# [TASK DETAILS]
Each line below should be restated word for word.

# [DATA PROVIDED]
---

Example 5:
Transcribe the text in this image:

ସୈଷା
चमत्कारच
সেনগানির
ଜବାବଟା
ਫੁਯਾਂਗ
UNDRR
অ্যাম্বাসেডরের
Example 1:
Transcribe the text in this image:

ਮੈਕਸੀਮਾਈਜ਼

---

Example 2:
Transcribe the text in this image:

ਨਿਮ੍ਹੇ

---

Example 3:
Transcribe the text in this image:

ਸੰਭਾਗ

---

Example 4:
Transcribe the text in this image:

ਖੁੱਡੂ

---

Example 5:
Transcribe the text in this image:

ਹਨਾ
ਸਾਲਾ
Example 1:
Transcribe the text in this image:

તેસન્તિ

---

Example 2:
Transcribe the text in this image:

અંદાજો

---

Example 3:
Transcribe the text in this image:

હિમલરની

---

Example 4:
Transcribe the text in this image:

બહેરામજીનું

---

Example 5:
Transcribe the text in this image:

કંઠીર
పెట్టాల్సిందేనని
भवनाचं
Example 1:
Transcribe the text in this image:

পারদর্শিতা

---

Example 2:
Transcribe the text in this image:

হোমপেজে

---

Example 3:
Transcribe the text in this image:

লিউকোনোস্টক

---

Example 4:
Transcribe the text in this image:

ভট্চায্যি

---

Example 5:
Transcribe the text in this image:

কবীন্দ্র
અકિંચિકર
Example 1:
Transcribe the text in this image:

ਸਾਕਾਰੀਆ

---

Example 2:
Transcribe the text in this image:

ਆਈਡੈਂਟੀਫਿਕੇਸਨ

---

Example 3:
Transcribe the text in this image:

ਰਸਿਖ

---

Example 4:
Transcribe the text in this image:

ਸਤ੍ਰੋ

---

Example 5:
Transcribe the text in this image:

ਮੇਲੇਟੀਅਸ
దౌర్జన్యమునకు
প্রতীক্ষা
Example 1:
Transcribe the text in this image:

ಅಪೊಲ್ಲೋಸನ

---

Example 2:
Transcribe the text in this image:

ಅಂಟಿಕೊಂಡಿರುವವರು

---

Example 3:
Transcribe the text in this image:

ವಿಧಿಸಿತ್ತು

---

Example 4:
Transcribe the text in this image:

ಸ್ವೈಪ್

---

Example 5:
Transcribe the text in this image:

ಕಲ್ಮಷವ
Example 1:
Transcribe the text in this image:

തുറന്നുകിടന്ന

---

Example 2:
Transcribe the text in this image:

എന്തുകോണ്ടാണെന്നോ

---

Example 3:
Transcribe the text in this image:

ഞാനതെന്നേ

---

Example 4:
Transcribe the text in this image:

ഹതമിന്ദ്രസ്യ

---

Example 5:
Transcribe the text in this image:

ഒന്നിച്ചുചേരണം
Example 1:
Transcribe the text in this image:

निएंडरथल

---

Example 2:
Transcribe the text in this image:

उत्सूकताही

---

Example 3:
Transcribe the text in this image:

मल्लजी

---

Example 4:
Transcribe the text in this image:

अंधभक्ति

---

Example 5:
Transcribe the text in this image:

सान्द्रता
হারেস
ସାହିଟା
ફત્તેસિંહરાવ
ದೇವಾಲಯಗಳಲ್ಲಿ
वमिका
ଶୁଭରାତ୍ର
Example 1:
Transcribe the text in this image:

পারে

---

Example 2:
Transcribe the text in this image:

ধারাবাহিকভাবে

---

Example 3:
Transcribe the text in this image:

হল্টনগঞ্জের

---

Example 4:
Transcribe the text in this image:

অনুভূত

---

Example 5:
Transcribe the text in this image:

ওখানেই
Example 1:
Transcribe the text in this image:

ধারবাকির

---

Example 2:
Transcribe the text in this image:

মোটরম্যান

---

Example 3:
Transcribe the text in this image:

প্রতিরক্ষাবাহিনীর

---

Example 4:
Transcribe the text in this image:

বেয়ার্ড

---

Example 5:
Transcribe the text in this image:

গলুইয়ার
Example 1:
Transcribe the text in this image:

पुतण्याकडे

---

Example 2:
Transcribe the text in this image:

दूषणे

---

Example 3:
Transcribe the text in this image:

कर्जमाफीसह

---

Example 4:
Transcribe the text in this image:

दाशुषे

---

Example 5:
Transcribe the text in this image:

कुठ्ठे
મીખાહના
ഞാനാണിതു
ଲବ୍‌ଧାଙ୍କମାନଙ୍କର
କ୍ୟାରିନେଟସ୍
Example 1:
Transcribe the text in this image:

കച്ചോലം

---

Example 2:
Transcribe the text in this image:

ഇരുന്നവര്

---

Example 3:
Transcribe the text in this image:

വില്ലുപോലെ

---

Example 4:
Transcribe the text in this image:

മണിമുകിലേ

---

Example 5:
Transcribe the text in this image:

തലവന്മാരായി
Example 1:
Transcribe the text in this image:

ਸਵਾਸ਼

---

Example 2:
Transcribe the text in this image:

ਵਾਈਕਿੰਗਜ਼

# [OUTPUT FOR THIS TASK]
---

Example 5:
Transcribe the text in this image:

ସୈଷା
चमत्कारच
সেনগানির
ଜବାବଟା
ਫੁਯਾਂਗ
UNDRR
অ্যাম্বাসেডরের
Example 1:
Transcribe the text in this image:

ਮੈਕਸੀਮਾਈਜ਼

---

Example 2:
Transcribe the text in this image:

ਨਿਮ੍ਹੇ

---

Example 3:
Transcribe the text in this image:

ਸੰਭਾਗ

---

Example 4:
Transcribe the text in this image:

ਖੁੱਡੂ

---

Example 5:
Transcribe the text in this image:

ਹਨਾ
ਸਾਲਾ
Example 1:
Transcribe the text in this image:

તેસન્તિ

---

Example 2:
Transcribe the text in this image:

અંદાજો

---

Example 3:
Transcribe the text in this image:

હિમલરની

---

Example 4:
Transcribe the text in this image:

બહેરામજીનું

---

Example 5:
Transcribe the text in this image:

કંઠીર
పెట్టాల్సిందేనని
भवनाचं
Example 1:
Transcribe the text in this image:

পারদর্শিতা

---

Example 2:
Transcribe the text in this image:

হোমপেজে

---

Example 3:
Transcribe the text in this image:

লিউকোনোস্টক

---

Example 4:
Transcribe the text in this image:

ভট্চায্যি

---

Example 5:
Transcribe the text in this image:

কবীন্দ্র
અકિંચિકર
Example 1:
Transcribe the text in this image:

ਸਾਕਾਰੀਆ

---

Example 2:
Transcribe the text in this image:

ਆਈਡੈਂਟੀਫਿਕੇਸਨ

---

Example 3:
Transcribe the text in this image:

ਰਸਿਖ

---

Example 4:
Transcribe the text in this image:

ਸਤ੍ਰੋ

---

Example 5:
Transcribe the text in this image:

ਮੇਲੇਟੀਅਸ
దౌర్జన్యమునకు
প্রতীক্ষা
Example 1:
Transcribe the text in this image:

ಅಪೊಲ್ಲೋಸನ

---

Example 2:
Transcribe the text in this image:

ಅಂಟಿಕೊಂಡಿರುವವರು

---

Example 3:
Transcribe the text in this image:

ವಿಧಿಸಿತ್ತು

---

Example 4:
Transcribe the text in this image:

ಸ್ವೈಪ್

---

Example 5:
Transcribe the text in this image:

ಕಲ್ಮಷವ
Example 1:
Transcribe the text in this image:

തുറന്നുകിടന്ന

---

Example 2:
Transcribe the text in this image:

എന്തുകോണ്ടാണെന്നോ

---

Example 3:
Transcribe the text in this image:

ഞാനതെന്നേ

---

Example 4:
Transcribe the text in this image:

ഹതമിന്ദ്രസ്യ

---

Example 5:
Transcribe the text in this image:

ഒന്നിച്ചുചേരണം
Example 1:
Transcribe the text in this image:

निएंडरथल

---

Example 2:
Transcribe the text in this image:

उत्सूकताही

---

Example 3:
Transcribe the text in this image:

मल्लजी

---

Example 4:
Transcribe the text in this image:

अंधभक्ति

---

Example 5:
Transcribe the text in this image:

सान्द्रता
হারেস
ସାହିଟା
ફત્તેસિંહરાવ
ದೇವಾಲಯಗಳಲ್ಲಿ
वमिका
ଶୁଭରାତ୍ର
Example 1:
Transcribe the text in this image:

পারে

---

Example 2:
Transcribe the text in this image:

ধারাবাহিকভাবে

---

Example 3:
Transcribe the text in this image:

হল্টনগঞ্জের

---

Example 4:
Transcribe the text in this image:

অনুভূত

---

Example 5:
Transcribe the text in this image:

ওখানেই
Example 1:
Transcribe the text in this image:

ধারবাকির

---

Example 2:
Transcribe the text in this image:

মোটরম্যান

---

Example 3:
Transcribe the text in this image:

প্রতিরক্ষাবাহিনীর

---

Example 4:
Transcribe the text in this image:

বেয়ার্ড

---

Example 5:
Transcribe the text in this image:

গলুইয়ার
Example 1:
Transcribe the text in this image:

पुतण्याकडे

---

Example 2:
Transcribe the text in this image:

दूषणे

---

Example 3:
Transcribe the text in this image:

कर्जमाफीसह

---

Example 4:
Transcribe the text in this image:

दाशुषे

---

Example 5:
Transcribe the text in this image:

कुठ्ठे
મીખાહના
ഞാനാണിതു
ଲବ୍‌ଧାଙ୍କମାନଙ୍କର
କ୍ୟାରିନେଟସ୍
Example 1:
Transcribe the text in this image:

കച്ചോലം

---

Example 2:
Transcribe the text in this image:

ഇരുന്നവര്

---

Example 3:
Transcribe the text in this image:

വില്ലുപോലെ

---

Example 4:
Transcribe the text in this image:

മണിമുകിലേ

---

Example 5:
Transcribe the text in this image:

തലവന്മാരായി
Example 1:
Transcribe the text in this image:

ਸਵਾਸ਼

---

Example 2:
Transcribe the text in this image:

ਵਾਈਕਿੰਗਜ਼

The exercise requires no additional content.